One company that refuses to let it die is Nippon Ichi Software. The developer and its publisher, NIS America, are bringing over eight games to the system this year. Hopefully, the other seven are a bit more captivating than Cladun Returns: This is Sengoku!
Cladun Returns: This is Sengoku! (PlayStation Vita [reviewed], PlayStation 4, PC)Developer: Nippon Ichi SoftwarePublisher: NIS AmericaReleased: June 6, 2017 (NA), June 9, 2017 (EU)MSRP: $39.99 (PS4)
Having never played the original Cladun: This is an RPG due to me not owning a PSP, I initially thought when I volunteered to take on this review that I would be getting myself intro something similar to the Shiren series. Screenshots would lead me to believe this was the case, but I was quickly corrected on that preconceived notion when I landed in my first dungeon and guided my created character past hoards of baddies to the exit gate at the end. Cladun is an action RPG, and my immediate comparison would be with The Legend of Zelda if that game were served up entirely in hors d’oeuvres. Each bite-sized level can be completed, and is often encouraging me to do so, in less than a minute.
But I’m jumping the gun. Cladun Returns: This is Sengoku! takes place in Arcanus Cella, a world between worlds where upset souls gather to send me on missions. My character is also dead, but unlike these floating fiery orbs that keep giving me quests to complete, I am able to move around, fight enemies, and generally have a body while most of them do not. The character creator has a wide selection of different avatars to choose from, including a ridiculously goofy looking one that I was immediately drawn to. I speak with these souls and they tell me a story of regret or something similar, and then to free them from this place I must journey through simple dungeons to complete their quest, thus allowing them to move on.
As I stated above, these dungeons are quite small and can be conquered quite quickly though I usually take my time with each one. Dungeons are filled with a multitude of enemies and traps that are invisible from far away but reveal themselves as I draw near. Like most other dungeon crawlers this one is heavy on the loot with plenty of chests to unlock in each stage, as well as spinning coins to catch before they disappear.
As an action RPG, the game is always moving. These dungeons are alive with creatures that don’t stop just because I do. As I’ve gone through the first several chapters of the game, as well as some of the EX Stages that unlock after I save a soul, I’ve had to adjust my approach every time I come across a new enemy.
That’s really nothing new to the genre, but I like that I am being kept on my toes here. Sometimes I stay back and observe an enemy movement pattern, other times I’m just running around and swinging my weapon hoping for the best outcome. So far, my favorite aspect has been the Magic Circles.

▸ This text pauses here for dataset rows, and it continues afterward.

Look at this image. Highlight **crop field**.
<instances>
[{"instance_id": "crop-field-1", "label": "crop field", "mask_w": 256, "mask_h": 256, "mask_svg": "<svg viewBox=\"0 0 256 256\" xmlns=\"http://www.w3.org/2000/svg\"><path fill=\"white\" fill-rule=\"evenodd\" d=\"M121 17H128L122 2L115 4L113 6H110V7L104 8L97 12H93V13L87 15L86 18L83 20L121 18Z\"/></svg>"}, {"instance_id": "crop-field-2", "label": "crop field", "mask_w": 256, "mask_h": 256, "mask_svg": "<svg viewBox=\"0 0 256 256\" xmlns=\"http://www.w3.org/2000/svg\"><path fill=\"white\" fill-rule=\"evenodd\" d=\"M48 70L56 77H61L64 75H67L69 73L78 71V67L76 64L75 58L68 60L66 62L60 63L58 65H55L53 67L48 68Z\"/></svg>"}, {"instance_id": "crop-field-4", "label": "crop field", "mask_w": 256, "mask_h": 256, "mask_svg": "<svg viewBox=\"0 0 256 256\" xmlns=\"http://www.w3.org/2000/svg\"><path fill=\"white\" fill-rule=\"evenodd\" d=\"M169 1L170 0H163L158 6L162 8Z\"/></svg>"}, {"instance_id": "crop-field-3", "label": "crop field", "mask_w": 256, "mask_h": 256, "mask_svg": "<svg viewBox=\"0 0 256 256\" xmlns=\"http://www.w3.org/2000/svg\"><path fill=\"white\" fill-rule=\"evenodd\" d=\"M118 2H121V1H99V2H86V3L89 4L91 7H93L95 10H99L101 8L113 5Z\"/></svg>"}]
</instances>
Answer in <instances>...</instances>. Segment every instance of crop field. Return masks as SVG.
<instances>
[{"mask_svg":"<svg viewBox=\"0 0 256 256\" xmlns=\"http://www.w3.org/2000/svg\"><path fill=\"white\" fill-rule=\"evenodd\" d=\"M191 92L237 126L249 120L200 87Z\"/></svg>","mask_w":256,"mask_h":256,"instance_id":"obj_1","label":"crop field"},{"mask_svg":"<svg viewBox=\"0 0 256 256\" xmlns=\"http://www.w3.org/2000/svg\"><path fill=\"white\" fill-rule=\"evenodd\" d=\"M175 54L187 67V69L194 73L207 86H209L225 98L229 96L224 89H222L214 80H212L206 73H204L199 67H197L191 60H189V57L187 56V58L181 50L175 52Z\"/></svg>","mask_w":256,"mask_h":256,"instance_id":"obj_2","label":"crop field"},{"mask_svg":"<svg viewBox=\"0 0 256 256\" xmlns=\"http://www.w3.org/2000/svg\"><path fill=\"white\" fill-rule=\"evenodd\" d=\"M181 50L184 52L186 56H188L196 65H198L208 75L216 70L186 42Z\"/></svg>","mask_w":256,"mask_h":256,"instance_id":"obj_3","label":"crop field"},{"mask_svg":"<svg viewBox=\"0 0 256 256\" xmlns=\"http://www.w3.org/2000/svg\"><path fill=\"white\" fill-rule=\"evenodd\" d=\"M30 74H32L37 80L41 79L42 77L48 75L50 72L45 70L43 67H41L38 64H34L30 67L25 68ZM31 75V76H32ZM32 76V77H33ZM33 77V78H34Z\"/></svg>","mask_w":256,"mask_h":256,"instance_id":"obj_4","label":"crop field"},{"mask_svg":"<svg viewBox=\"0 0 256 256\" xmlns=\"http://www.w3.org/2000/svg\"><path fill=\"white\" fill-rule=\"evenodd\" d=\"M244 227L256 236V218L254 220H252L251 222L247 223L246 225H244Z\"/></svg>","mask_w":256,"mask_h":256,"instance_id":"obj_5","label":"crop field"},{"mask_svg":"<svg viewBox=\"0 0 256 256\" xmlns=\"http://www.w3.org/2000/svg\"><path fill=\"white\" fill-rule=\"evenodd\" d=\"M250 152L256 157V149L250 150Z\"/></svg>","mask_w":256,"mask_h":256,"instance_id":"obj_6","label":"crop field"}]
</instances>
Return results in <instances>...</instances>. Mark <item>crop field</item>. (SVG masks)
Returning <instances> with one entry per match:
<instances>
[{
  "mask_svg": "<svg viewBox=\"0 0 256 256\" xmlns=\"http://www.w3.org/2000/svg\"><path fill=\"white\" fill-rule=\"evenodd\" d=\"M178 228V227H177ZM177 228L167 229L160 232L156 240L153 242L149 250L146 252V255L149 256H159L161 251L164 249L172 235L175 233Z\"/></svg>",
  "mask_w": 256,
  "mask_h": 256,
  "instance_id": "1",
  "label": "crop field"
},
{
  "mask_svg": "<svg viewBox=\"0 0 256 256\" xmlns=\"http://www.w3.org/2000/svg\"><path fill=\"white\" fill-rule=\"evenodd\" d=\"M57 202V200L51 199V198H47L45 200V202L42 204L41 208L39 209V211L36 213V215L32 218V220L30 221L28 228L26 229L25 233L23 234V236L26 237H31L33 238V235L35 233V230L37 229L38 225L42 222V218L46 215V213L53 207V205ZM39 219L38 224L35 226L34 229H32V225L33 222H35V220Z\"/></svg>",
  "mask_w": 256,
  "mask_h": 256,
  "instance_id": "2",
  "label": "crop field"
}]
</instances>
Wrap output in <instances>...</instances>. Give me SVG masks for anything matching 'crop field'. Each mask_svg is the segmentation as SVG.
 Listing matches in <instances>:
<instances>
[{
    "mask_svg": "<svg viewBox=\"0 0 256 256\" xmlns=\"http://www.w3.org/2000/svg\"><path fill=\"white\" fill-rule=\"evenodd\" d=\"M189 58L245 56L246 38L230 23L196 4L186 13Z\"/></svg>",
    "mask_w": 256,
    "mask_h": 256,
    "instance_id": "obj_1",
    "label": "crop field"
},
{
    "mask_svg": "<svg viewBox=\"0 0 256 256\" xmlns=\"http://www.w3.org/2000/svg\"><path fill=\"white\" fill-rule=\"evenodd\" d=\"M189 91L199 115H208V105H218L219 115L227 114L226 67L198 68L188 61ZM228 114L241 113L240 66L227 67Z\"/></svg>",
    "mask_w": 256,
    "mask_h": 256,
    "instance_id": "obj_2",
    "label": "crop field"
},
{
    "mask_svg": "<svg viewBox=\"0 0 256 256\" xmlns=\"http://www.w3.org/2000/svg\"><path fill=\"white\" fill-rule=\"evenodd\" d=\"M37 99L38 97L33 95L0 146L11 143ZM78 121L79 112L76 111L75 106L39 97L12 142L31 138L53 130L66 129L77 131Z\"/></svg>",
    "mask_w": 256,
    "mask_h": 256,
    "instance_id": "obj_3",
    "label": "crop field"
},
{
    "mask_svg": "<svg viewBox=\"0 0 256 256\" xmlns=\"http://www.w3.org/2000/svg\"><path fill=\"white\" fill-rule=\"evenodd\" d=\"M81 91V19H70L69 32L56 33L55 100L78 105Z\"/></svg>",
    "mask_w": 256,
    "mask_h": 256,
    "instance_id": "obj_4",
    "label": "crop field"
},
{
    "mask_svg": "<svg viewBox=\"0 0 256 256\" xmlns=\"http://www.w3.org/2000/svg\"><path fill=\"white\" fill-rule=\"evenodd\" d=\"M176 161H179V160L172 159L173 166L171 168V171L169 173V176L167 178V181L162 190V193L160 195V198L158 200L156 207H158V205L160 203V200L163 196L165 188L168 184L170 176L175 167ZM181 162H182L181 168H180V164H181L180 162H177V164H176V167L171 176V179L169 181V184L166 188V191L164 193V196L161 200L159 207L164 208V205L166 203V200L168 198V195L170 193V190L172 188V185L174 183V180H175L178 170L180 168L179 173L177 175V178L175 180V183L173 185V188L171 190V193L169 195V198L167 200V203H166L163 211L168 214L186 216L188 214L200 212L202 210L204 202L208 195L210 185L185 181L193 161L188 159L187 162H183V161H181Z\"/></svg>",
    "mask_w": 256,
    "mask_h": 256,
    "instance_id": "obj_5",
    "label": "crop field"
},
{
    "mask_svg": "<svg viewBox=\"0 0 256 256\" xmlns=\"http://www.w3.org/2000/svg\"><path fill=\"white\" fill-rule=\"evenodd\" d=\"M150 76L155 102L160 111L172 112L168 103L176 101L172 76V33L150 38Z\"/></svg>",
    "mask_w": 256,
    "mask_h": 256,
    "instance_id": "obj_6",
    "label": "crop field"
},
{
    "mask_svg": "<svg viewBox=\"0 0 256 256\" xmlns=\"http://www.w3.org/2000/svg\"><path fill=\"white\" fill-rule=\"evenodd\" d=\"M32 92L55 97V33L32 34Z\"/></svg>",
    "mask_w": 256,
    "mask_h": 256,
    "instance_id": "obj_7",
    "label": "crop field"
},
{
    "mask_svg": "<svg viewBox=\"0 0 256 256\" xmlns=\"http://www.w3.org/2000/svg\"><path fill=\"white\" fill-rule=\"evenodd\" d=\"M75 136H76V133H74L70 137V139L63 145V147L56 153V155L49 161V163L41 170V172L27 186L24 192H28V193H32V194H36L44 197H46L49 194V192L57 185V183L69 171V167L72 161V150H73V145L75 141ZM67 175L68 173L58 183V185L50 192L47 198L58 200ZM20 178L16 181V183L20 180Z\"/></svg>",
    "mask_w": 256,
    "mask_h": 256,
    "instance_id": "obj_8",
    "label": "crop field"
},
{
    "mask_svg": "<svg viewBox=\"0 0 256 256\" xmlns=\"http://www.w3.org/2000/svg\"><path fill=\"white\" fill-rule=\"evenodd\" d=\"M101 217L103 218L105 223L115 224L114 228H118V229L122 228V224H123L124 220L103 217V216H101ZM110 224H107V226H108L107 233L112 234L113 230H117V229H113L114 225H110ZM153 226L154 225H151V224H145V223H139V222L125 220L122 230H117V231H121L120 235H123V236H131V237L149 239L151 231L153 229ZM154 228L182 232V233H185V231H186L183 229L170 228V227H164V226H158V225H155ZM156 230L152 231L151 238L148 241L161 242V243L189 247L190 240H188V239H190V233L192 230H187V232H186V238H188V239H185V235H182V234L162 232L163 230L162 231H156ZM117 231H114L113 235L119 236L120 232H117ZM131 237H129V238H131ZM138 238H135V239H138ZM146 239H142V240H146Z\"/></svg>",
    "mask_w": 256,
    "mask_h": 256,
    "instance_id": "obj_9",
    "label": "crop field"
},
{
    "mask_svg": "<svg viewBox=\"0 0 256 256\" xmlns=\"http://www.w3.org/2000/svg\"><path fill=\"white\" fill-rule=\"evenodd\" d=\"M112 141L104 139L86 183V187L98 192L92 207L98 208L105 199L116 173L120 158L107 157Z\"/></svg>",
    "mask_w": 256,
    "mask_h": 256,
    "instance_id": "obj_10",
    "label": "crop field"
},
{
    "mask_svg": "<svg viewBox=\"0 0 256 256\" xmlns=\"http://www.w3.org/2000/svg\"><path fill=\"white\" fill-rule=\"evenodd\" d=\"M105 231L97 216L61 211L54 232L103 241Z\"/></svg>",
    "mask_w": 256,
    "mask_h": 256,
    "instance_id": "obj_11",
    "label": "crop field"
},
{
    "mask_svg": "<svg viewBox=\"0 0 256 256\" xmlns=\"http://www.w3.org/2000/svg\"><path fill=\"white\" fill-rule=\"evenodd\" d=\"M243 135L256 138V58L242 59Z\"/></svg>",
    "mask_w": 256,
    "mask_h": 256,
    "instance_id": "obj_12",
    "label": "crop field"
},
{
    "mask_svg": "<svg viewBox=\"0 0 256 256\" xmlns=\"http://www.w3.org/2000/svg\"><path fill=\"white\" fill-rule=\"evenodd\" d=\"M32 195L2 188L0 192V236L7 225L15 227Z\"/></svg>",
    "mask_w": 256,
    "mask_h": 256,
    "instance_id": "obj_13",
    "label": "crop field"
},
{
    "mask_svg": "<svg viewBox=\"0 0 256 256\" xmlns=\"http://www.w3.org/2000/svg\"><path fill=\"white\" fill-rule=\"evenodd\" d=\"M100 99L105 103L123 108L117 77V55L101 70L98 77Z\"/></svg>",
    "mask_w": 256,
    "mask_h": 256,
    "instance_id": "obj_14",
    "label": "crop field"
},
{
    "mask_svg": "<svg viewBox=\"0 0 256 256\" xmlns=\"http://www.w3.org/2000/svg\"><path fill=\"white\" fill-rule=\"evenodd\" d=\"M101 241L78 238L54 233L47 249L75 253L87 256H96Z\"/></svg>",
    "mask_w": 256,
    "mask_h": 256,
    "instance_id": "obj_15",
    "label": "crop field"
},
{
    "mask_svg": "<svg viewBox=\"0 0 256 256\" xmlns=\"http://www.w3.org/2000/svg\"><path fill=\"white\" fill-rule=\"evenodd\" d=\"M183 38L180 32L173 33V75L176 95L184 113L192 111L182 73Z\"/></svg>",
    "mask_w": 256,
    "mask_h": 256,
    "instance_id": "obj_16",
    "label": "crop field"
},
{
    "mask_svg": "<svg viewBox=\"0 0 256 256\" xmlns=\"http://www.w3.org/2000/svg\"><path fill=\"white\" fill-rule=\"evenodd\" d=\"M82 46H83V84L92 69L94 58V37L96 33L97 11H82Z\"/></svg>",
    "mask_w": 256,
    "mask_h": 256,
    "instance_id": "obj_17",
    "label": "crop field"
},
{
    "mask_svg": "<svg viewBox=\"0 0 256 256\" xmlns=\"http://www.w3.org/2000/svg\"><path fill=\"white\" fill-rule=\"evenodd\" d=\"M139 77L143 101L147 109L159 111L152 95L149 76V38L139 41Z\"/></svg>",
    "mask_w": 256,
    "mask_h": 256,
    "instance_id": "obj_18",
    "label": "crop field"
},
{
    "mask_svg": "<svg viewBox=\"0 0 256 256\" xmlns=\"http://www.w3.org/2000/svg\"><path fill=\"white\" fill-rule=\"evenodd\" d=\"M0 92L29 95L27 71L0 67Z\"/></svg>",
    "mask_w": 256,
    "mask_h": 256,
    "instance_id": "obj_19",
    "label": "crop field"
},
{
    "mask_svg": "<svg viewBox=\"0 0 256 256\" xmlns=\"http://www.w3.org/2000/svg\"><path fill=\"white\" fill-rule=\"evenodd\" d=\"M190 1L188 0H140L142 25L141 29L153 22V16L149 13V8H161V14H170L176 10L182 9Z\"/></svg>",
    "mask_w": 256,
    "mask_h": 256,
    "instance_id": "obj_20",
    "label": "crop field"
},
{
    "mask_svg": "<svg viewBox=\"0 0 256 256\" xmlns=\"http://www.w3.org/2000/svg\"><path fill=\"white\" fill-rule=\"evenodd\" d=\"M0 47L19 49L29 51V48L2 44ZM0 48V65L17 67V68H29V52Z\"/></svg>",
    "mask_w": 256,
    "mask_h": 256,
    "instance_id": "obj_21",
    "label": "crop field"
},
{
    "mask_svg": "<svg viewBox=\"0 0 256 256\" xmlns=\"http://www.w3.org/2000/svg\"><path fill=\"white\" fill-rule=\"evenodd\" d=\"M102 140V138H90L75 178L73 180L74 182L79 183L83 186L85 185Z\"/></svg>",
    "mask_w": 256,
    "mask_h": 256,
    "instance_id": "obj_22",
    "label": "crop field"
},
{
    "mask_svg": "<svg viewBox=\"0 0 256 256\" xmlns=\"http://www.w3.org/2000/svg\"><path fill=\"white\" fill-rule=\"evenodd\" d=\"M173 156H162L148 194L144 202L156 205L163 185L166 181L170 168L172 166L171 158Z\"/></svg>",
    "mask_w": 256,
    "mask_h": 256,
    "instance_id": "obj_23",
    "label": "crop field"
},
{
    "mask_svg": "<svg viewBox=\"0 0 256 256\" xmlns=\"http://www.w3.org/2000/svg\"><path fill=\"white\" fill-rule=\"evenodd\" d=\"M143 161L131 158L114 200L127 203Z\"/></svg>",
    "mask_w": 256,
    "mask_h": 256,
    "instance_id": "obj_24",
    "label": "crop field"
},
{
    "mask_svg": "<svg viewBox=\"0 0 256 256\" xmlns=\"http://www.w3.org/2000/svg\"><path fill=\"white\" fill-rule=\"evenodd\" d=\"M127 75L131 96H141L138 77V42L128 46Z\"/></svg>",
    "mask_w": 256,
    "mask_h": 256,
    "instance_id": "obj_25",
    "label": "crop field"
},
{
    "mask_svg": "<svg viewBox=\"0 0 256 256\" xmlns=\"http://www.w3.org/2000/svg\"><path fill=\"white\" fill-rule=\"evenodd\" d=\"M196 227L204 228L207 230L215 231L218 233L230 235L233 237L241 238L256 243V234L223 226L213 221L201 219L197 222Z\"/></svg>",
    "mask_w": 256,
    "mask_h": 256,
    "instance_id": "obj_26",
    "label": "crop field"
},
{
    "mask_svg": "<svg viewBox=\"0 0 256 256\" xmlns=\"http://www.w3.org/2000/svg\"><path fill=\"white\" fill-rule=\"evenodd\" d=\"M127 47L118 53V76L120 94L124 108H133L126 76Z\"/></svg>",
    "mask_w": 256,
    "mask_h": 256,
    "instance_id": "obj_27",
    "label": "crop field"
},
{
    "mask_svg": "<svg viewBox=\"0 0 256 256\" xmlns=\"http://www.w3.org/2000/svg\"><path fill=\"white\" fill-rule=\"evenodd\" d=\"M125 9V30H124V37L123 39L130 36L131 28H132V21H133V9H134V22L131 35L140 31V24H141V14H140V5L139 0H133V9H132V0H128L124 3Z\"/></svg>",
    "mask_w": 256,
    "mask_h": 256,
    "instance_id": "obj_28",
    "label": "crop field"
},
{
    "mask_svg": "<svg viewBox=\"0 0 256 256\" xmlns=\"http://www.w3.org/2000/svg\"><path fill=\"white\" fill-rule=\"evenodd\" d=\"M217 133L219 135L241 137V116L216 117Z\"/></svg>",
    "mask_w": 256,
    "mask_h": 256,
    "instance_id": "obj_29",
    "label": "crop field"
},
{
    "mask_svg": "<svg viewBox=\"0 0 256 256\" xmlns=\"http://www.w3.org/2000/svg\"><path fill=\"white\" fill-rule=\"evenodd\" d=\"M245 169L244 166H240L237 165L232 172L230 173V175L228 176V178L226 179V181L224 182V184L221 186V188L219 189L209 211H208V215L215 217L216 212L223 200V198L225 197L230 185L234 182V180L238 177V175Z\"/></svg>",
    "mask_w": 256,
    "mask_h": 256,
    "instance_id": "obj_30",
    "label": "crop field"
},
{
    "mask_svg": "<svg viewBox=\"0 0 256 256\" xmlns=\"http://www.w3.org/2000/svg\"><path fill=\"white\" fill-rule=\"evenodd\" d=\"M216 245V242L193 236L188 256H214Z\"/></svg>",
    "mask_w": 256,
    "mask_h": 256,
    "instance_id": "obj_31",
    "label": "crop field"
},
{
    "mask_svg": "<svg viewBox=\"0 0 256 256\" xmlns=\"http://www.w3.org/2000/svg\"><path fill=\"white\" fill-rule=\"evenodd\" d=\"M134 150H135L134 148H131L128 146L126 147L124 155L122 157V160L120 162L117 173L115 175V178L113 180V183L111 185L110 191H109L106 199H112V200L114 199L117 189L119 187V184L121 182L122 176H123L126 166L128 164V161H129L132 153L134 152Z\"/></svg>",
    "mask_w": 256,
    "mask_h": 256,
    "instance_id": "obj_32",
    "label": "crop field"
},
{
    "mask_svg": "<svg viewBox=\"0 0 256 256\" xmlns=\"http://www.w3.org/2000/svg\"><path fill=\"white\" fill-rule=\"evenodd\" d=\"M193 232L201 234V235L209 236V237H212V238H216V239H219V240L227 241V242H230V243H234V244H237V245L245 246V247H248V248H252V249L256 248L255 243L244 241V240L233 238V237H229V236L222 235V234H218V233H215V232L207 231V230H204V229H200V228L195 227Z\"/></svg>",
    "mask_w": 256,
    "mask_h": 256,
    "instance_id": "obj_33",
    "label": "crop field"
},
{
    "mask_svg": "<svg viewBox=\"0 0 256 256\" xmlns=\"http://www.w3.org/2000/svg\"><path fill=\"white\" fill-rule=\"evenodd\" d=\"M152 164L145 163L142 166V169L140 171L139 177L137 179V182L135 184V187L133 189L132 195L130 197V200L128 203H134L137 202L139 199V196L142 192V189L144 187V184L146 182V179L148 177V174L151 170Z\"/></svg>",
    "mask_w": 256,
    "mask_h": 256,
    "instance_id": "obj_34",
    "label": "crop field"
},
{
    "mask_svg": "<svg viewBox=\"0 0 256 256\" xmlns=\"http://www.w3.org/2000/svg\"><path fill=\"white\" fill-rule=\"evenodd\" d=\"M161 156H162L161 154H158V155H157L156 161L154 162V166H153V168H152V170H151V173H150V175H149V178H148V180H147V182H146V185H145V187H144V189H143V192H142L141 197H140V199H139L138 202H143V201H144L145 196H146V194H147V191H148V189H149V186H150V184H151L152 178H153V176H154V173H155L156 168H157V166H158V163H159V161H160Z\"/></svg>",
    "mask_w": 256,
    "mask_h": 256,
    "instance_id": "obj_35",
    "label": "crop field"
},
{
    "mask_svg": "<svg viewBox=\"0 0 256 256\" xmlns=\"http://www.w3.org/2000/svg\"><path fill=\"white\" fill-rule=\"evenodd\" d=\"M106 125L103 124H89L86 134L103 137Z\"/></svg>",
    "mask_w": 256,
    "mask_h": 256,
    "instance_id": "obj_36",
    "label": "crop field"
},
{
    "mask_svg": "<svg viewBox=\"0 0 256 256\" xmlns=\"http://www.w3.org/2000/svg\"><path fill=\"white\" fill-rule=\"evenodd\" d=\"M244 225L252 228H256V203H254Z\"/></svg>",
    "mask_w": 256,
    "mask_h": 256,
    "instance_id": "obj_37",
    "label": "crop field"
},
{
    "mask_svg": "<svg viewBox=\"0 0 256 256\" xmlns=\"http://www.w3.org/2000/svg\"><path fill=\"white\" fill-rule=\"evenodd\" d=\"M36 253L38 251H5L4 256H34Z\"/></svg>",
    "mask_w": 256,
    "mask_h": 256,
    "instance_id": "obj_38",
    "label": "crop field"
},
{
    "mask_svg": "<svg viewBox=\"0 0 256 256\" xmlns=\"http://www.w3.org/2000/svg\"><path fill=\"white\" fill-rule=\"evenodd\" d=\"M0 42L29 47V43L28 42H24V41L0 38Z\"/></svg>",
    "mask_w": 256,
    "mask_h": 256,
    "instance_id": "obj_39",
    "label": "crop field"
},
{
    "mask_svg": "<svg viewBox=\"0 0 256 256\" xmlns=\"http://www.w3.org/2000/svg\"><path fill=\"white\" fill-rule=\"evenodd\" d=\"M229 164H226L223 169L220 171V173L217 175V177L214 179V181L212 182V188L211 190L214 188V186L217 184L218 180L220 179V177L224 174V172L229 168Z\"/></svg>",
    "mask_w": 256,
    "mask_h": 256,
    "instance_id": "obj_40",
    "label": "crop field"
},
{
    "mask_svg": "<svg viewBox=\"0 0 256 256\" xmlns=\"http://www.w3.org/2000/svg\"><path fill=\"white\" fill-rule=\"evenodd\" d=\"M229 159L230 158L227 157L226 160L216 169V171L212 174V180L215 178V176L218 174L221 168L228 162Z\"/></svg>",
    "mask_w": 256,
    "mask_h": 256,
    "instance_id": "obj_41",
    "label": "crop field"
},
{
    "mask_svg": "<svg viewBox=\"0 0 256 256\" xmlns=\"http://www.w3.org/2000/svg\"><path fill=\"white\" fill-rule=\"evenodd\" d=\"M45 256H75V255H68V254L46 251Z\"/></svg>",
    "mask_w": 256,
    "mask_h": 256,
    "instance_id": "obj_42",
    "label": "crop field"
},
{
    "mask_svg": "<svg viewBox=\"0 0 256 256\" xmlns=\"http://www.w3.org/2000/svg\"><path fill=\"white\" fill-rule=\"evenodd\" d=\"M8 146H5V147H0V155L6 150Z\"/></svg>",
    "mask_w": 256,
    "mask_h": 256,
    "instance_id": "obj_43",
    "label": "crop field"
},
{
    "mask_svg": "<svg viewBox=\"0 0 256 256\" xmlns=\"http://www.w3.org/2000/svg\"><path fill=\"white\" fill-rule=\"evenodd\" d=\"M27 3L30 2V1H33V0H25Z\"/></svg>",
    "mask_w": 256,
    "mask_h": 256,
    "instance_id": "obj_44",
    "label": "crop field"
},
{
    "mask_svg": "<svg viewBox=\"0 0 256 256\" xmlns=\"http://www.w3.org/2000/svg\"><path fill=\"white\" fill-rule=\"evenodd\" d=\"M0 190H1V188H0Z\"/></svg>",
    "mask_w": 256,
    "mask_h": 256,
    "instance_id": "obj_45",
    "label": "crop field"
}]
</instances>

When I started the game, I quickly gained the option to create more characters of several different classes. While I can only take one character into a dungeon, I can surround them in spirit with other characters using a Magic Circle. Think of any RPG where you can equip gems to a weapon or shield. Some weapons and shields have different slot allotments for the gems and that’s basically what the Magic Circle is, but instead of equipping stones to a tool, I’m equipping people to me.
When I assign a character to the Magic Circle, they now take damage for me depending on where I am attacked. So if I have a circle that surrounds my character on all four sides, getting hit from any direction won’t hurt me until the character assigned to that side of the circle has fallen. There are a number of Magic Circles to unlock and I have a handful of them with different placements of the character slots as well as a wide variety of additional slots where I can assign some of the loot I collect. The more circles I unlock, the more complex they become.
Mixing and matching on these Magic Circles has been the most fun I’ve had with the game so far, but that’s not really a compliment. Nothing about Cladun Returns has grabbed me. So far, it’s merely been a serviceable experience. Boss battles haven’t been positive from what I’ve encountered and I’m not quite sure the clashing art style works as well here as I have seen in other games. I have just a few more chapters to go before I dive into post-game content, so I’m keeping my fingers crossed something here clicks with me.
[This review in progress is based on a retail build of the game provided by the publisher.]